Tommy toyed with his mug, watching her. “They might, but that’s for the prop carpenters to build.”
Johanna blinked, confused. “Oh, did I make a mistake? I thought you were—“
“I was.”
Then she didn’t understand. Was the whiskey clouding her brain? “But?”
He took a long drink. “Your husband had me fired, I’m afraid, right after you left the set.”
She stared at him, appalled. But that sounded just like something Harry would do. Johanna felt both ashamed and angry. “That bastard.”
“Aye, that was a word I played with in my mind.” Although he sounded as if it hadn’t bothered him at all. He struck her as the type that rolled with the punches. Or maybe he hadn’t learned yet that they hurt at times.
She was ashamed of her husband, ashamed that Tommy had lost his job because he had helped her. “I’m so sorry.” The words sounded hopelessly inadequate.
He hadn’t meant for her to feel guilty. “You needn’t be. I went back to working with my father. I’m happier that way, actually. Working on the set was a lark, because my friend Jamie thought it might be fun. But I like working for myself better.”
Someone cheered and she looked at the game at the dart board. One of the men had won and the loser was challenging him to another game. Johanna looked back at Tommy. His eyes were on her and she felt herself fighting a blush. “What is it you do?”
“I build things.”
“Like a contractor?”
“More specifically, like a carpenter. I’m working on a chest of drawers right now.”
“Oh, for whom?”
He finished the rest of his coffee and set the mug down. “An old couple I know in Gloucestershire.”
“Does it pay well?” She knew she shouldn’t be asking, but questions seemed to come so easily with him. The Irish coffee didn’t hurt either.
“Not that particular one, but I’m not doing it for the money.”
“What do you do for money?” Too late, she realized that the question might be misconstrued.
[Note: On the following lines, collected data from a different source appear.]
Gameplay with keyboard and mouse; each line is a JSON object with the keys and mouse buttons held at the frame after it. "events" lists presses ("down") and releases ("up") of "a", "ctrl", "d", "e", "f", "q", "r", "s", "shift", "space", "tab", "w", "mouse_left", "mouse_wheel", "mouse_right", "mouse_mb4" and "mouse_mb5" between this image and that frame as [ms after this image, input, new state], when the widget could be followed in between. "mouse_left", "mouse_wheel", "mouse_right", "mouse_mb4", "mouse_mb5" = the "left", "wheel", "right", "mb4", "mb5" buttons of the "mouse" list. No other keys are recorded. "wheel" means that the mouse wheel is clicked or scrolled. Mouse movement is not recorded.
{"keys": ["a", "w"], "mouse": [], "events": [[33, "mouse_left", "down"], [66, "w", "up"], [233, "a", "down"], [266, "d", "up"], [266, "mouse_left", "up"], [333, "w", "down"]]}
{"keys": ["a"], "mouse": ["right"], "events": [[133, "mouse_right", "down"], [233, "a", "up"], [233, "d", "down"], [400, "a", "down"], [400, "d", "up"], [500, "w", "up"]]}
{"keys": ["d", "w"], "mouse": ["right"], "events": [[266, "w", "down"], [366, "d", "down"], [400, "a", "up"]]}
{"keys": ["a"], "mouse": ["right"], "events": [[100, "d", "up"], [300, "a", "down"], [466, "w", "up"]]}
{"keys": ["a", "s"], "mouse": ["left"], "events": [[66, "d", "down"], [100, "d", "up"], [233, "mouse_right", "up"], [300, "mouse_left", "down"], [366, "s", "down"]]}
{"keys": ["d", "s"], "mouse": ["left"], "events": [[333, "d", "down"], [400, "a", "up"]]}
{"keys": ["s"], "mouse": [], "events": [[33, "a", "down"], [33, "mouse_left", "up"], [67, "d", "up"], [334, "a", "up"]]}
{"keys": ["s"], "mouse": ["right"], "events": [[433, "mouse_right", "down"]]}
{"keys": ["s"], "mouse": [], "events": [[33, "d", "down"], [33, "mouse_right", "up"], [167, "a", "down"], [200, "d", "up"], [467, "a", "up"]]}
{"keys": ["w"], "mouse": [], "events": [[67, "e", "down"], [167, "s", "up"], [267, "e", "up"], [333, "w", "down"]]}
He grinned a moment, rocking on two legs of the chair. He liked the blush that colored her face. It made him think of delicate pink roses painted on a fine piece of china.
Pulling his lips into a serious expression, he addressed her question. “I’m helping to remodel this old house that some Americans’ve bought recently and now want renovated. But for myself, for my gratification, I’m working on this chest. There’s a certain satisfaction to working with your hands, creating something unique.”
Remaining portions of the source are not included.